The Future of Science

Adapted from J.R. Dunn’s Global Warming Fraud and the Future of Science. (Dunn’s words. My edits.)

What has suffered the most damage from AGW is faith in the scientific method, the basic set of procedures — it could be called an algorithm — governing scientific investigation. These procedures embody simplicity itself: you examine a phenomenon. You gather data. You construct a hypothesis to explain that phenomenon.
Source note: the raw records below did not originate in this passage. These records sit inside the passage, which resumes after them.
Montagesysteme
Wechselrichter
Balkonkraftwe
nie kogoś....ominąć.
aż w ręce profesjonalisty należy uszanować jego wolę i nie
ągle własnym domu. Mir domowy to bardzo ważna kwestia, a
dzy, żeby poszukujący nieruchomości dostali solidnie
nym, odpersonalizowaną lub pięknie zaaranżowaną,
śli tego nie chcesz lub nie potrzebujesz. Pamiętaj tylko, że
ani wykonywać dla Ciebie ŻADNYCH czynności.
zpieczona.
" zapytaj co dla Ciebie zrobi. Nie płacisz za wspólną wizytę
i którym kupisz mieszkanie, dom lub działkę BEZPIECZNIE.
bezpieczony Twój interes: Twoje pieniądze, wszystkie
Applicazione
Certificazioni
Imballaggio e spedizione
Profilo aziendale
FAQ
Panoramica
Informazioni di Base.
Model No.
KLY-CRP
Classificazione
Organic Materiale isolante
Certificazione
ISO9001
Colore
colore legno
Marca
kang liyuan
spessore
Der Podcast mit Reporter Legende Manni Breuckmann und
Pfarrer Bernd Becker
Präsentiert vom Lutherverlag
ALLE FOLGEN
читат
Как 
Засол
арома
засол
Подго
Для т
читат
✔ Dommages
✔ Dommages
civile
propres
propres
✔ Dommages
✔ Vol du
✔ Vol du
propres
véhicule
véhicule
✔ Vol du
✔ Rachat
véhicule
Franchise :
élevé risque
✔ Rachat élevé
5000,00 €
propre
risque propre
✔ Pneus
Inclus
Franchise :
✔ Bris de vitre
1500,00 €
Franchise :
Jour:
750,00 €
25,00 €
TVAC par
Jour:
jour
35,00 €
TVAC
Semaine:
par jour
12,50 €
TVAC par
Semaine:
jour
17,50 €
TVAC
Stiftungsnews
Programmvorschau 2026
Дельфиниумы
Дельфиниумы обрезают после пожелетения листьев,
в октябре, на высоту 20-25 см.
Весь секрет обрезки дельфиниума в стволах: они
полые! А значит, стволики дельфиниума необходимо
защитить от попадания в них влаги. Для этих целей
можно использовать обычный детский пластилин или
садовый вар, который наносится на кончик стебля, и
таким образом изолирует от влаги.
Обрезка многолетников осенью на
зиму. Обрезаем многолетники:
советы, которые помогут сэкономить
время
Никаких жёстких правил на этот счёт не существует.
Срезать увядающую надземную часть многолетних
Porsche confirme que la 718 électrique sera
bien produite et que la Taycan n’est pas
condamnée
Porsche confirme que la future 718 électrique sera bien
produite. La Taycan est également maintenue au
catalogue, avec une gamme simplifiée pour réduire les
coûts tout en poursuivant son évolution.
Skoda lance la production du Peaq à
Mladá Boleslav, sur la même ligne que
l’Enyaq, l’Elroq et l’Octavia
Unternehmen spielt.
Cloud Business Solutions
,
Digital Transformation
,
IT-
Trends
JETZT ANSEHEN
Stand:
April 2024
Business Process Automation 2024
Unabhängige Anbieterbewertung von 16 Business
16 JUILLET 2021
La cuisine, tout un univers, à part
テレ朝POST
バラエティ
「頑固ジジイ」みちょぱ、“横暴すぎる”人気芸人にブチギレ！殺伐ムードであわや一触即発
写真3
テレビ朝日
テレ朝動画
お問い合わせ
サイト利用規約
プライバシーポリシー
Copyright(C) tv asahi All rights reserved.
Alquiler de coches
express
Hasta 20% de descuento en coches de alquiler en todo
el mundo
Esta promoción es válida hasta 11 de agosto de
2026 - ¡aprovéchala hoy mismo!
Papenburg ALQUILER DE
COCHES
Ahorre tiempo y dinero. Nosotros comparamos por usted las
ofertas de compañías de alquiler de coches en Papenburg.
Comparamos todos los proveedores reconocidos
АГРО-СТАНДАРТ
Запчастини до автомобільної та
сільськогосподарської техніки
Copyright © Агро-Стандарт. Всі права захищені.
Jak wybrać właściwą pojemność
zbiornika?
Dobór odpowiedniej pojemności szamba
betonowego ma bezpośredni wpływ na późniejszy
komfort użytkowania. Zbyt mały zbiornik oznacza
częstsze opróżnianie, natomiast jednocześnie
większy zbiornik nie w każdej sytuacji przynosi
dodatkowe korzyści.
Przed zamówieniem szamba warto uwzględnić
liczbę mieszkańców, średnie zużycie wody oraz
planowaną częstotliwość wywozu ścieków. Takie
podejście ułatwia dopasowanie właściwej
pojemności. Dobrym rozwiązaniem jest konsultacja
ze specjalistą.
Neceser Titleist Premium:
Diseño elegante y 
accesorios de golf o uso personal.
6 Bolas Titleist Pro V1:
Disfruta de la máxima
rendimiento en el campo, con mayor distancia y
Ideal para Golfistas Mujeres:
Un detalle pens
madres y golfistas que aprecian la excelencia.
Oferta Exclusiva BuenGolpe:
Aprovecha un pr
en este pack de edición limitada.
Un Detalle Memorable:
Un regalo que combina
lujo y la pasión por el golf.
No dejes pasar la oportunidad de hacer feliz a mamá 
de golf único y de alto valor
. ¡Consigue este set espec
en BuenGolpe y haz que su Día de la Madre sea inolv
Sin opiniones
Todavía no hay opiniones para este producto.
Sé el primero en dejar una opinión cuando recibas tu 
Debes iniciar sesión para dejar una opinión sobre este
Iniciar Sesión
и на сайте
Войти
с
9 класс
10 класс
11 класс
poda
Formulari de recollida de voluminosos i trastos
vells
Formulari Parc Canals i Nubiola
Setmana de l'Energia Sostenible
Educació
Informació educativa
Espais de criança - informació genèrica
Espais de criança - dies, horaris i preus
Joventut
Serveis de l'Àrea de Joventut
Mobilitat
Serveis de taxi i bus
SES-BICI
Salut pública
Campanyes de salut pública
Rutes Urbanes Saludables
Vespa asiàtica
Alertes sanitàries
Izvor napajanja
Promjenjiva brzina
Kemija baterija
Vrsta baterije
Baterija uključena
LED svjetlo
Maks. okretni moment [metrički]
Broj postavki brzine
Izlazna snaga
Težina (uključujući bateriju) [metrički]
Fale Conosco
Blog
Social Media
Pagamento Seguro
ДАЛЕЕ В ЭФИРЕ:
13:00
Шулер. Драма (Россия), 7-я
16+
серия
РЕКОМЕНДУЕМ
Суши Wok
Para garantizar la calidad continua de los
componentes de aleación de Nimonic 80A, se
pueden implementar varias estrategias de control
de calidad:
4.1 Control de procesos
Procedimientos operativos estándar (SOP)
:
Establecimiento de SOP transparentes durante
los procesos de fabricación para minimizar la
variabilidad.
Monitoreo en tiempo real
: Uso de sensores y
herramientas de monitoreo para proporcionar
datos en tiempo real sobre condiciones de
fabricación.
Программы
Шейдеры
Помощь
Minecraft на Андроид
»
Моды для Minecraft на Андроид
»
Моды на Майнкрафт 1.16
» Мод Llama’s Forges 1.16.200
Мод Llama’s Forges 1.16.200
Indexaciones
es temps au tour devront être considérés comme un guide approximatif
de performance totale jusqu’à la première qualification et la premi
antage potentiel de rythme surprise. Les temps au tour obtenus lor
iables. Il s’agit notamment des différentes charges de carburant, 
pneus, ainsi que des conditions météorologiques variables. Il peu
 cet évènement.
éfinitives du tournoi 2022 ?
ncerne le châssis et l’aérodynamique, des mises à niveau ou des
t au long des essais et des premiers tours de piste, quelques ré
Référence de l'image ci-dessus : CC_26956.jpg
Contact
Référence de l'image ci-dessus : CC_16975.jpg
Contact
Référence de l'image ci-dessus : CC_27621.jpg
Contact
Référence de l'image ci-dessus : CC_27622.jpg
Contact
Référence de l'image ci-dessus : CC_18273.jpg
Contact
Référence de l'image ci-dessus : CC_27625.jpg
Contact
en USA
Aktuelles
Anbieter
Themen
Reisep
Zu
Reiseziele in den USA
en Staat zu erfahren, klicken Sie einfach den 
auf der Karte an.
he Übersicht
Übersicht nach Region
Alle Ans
And then…

Well, first, let’s cover what you don’t do.

  • You don’t manipulate data
  • You don’t fabricate data
  • You don’t deny data to other investigators
  • You don’t destroy evidence
  • You don’t bury contradictory data
  • You don’t secretly manipulate the argument from behind the scenes
  • You don’t secretly undermine your critics
  • You don’t try to get a journal editor critical of your case fired

What you do, if you are a serious scientist operating according to the established method, is attempt to thwart your hypothesis. Test it to destruction; carry out serious attacks on its weakest points to see if they hold up. If they do — and the vast majority of hypotheses suffer the indignity embodied in a phrase attributed variously to Thomas Huxley and Lord Kelvin — “a beautiful theory slain by an ugly fact” — then you have a theory that can be published, and tested, and verified by other scientists. If you don’t, you throw it out.

The West is a technological society. Science is as responsible for making us what we are as any other factor, including our democratic system of government. The technology developed from scientific research has created a world that would be unrecognizable to our forebears of even a century ago. Technology has transformed diet, health, communications, and transportation. … Technology was a crucial factor in the dissolution of ancient empires and the humbling of aristocracies.

The collaboration between science and democracy is one of the great achievements of human history. If it is destroyed, a treasure of unparalleled value will have vanished.